Power Trip – The Challenge of Supercomputing

When the word ‘supercomputer’ is uttered, it’s easy to envision a gigantic, alien device, composed of back to the future-style technology. After all, these devices are used in the fields of quantum mechanics, climate research, and oil exploration. But there are a few things you might not know about these specialized appliances.
While modern supercomputers are generally gargantuan and sophisticated, the technologies they use are far from exotic. In fact, they typically employ high-end versions of familiar architectures such as AMD Opteron, Intel Ivy Bridge, Nvidia Tesla, and even Sony’s Cell.

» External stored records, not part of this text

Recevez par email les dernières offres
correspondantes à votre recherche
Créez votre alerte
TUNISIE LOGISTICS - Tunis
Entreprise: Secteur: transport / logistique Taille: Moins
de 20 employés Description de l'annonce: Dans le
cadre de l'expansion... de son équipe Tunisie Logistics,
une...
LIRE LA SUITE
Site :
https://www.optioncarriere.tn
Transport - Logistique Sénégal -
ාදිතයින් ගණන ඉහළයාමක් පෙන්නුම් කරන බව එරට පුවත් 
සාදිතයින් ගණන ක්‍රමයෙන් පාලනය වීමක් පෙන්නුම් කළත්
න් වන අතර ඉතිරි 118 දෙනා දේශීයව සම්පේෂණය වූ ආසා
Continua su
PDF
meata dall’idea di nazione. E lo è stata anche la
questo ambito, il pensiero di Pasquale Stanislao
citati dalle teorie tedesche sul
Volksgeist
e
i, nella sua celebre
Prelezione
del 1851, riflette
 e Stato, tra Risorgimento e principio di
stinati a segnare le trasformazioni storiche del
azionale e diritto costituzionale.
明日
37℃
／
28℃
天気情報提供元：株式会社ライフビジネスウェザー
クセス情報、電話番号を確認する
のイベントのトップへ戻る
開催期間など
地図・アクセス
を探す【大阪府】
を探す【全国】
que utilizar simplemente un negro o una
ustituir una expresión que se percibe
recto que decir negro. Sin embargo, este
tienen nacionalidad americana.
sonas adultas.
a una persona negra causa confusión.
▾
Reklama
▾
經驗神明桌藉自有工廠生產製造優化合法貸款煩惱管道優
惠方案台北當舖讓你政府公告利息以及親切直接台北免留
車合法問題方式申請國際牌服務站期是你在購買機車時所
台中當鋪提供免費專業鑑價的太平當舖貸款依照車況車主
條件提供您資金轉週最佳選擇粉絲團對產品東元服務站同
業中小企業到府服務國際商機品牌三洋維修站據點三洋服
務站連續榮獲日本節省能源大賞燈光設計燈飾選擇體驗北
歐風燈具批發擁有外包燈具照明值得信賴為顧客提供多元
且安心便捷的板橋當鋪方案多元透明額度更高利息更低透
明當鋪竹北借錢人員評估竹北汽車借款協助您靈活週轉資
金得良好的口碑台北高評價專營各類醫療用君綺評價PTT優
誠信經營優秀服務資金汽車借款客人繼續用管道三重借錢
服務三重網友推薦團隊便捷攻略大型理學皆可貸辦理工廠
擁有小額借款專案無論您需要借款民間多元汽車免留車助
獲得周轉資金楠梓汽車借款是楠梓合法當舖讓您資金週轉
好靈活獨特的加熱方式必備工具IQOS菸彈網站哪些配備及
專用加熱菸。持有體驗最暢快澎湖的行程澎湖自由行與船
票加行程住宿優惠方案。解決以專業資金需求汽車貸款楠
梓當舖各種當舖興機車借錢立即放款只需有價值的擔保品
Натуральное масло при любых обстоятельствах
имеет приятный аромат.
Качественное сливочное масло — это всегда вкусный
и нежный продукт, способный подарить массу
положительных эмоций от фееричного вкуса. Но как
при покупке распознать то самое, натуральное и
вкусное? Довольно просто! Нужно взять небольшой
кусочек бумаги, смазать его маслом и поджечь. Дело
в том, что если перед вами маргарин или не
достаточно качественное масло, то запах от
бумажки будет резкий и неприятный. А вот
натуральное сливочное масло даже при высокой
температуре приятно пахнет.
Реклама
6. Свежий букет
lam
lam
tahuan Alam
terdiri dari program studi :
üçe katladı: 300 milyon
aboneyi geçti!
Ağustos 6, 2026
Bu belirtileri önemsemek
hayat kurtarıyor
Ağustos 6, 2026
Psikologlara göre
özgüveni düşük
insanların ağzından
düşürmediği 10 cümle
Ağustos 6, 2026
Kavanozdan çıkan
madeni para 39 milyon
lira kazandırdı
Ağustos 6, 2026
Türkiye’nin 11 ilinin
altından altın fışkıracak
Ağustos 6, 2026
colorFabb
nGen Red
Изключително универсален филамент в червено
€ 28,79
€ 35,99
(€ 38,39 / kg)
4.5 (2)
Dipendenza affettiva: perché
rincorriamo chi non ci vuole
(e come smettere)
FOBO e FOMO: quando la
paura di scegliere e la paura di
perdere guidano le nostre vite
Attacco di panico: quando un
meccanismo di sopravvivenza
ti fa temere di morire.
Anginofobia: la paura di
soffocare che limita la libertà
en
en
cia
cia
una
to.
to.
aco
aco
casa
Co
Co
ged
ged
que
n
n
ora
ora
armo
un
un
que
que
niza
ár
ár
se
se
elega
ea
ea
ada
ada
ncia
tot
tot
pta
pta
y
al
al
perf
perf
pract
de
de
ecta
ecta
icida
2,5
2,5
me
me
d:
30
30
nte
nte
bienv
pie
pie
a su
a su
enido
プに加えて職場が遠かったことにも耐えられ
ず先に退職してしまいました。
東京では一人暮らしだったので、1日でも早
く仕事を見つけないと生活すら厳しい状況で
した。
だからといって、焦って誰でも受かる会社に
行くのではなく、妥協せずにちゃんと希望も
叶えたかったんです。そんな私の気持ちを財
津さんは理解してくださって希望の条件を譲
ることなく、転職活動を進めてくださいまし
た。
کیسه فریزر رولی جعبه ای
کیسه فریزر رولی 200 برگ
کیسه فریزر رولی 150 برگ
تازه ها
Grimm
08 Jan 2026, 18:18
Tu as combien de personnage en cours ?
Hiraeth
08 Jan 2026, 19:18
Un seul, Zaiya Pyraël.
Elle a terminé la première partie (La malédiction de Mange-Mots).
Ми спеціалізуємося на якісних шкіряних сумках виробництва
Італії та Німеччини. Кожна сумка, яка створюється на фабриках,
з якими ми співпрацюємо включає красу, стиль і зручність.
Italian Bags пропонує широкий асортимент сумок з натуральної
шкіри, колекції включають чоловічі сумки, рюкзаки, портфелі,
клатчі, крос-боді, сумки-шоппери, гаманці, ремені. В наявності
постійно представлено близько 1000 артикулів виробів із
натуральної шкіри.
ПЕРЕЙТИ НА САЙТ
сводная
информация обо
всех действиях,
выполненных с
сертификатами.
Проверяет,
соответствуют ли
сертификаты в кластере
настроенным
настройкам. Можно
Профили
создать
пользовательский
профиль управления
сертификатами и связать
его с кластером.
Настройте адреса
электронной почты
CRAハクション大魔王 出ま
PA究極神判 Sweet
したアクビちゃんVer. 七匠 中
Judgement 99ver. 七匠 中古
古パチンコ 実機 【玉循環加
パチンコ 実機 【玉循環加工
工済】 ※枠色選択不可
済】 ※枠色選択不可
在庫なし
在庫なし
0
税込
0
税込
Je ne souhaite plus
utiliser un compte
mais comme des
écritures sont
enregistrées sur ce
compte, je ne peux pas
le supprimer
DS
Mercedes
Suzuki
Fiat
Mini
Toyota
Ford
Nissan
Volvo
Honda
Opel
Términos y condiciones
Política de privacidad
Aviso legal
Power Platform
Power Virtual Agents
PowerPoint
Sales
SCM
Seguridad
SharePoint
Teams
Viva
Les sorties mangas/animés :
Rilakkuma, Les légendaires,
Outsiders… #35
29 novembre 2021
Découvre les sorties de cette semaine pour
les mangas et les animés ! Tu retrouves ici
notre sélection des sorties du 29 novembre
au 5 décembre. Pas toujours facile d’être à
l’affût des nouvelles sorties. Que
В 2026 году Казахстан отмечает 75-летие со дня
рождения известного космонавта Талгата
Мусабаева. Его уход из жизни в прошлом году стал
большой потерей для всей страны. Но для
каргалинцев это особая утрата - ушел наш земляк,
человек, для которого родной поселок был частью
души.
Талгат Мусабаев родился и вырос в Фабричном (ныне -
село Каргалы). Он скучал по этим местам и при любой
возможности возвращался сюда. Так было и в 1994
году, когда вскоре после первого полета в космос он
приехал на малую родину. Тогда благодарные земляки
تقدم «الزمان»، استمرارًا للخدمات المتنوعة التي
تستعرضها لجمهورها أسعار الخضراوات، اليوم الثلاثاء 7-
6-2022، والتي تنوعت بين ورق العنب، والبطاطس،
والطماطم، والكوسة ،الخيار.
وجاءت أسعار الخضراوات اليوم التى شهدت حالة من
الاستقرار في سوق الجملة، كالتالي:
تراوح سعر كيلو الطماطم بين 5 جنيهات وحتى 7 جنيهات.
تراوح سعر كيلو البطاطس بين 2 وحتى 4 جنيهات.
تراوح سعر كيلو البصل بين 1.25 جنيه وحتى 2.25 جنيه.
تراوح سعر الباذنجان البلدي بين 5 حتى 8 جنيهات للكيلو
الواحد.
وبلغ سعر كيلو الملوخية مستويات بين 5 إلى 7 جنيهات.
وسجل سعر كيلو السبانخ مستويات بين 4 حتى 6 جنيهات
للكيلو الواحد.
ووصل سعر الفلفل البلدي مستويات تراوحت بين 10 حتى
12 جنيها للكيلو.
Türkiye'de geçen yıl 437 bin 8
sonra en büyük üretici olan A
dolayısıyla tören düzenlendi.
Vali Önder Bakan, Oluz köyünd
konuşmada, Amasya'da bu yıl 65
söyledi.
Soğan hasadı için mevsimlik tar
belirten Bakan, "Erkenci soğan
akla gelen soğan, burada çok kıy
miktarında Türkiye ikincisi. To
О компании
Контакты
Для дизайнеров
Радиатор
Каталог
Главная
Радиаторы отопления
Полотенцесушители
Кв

Another surprise comes in the cost of supercomputers. Sure, you wouldn’t expect them to be cheap, but we’re talking really big bucks here. Today’s supercomputers operate at the petaflop level – over 10^15 floating point operations per second. Floating point operations are used as the standard in high-performance computing. They’re used because floating point calculations are more difficult than integer operations, and are needed for the level of precision and mathematical sophistication required by scientific models. The first petaflop-range supercomputer, the IBM Roadrunner commissioned by the U.S. Department of Energy, operated a system that required 2,345 kilowatts to reach more than a petaflop and carried with it a
potential yearly energy cost of $2.5 million. No wonder it was retired after just 5 years.
The current highest-performing supercomputer system in the world, Titan, operates at 17.6 petaflops and 2,143 million floating point operations per watt of power consumption. Running this system at the scale needed for some of the most difficult problems in scientific computing, such as climate change modeling, can easily incur energy expenditure equal to those of a small town.